[Data extracted from a collection]

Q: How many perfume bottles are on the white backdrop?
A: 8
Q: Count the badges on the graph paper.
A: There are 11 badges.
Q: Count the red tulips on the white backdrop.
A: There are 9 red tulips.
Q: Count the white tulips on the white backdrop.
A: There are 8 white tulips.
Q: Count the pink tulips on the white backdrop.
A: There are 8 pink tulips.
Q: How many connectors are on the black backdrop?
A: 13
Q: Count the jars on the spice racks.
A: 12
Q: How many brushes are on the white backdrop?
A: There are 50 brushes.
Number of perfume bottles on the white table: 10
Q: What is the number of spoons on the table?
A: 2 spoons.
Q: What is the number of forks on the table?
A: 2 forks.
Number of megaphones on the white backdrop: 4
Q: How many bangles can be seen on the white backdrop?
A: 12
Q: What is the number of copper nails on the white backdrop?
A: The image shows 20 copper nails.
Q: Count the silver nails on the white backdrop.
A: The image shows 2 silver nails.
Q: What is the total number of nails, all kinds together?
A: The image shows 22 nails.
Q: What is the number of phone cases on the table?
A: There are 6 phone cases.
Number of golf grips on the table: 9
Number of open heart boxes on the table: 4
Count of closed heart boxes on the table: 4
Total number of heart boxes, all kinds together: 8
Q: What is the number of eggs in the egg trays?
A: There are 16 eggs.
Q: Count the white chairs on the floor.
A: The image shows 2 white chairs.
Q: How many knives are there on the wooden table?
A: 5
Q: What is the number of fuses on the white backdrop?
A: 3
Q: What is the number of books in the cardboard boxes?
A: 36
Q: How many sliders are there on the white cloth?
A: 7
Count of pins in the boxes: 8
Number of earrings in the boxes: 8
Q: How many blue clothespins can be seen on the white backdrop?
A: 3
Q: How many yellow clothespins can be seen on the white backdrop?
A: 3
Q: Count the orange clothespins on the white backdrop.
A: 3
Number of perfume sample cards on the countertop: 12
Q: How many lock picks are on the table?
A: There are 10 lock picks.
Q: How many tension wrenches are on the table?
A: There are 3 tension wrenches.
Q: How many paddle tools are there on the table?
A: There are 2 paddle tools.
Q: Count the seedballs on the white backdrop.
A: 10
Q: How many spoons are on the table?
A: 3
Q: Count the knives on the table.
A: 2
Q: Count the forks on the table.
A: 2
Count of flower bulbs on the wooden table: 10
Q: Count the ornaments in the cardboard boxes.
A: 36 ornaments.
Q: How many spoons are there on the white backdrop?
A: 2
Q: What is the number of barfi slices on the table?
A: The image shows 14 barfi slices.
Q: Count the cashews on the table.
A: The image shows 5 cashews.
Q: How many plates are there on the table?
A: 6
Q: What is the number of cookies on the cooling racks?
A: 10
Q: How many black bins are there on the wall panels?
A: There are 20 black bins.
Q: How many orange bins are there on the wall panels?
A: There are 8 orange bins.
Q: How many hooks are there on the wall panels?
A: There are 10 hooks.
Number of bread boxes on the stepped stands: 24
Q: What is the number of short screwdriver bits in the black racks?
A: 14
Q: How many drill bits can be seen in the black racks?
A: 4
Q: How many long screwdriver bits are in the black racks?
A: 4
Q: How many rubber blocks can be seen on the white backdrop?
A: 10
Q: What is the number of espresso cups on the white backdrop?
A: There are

■ Work required: Rewrite the rows from the line that contains "Q: What is the number of barfi" through the end of the rows, replacing "wall panels" with "pegboards" and leaving everything else unchanged.

■ Problem solution:
Q: What is the number of barfi slices on the table?
A: The image shows 14 barfi slices.
Q: Count the cashews on the table.
A: The image shows 5 cashews.
Q: How many plates are there on the table?
A: 6
Q: What is the number of cookies on the cooling racks?
A: 10
Q: How many black bins are there on the pegboards?
A: There are 20 black bins.
Q: How many orange bins are there on the pegboards?
A: There are 8 orange bins.
Q: How many hooks are there on the pegboards?
A: There are 10 hooks.
Number of bread boxes on the stepped stands: 24
Q: What is the number of short screwdriver bits in the black racks?
A: 14
Q: How many drill bits can be seen in the black racks?
A: 4
Q: How many long screwdriver bits are in the black racks?
A: 4
Q: How many rubber blocks can be seen on the white backdrop?
A: 10
Q: What is the number of espresso cups on the white backdrop?
A: There are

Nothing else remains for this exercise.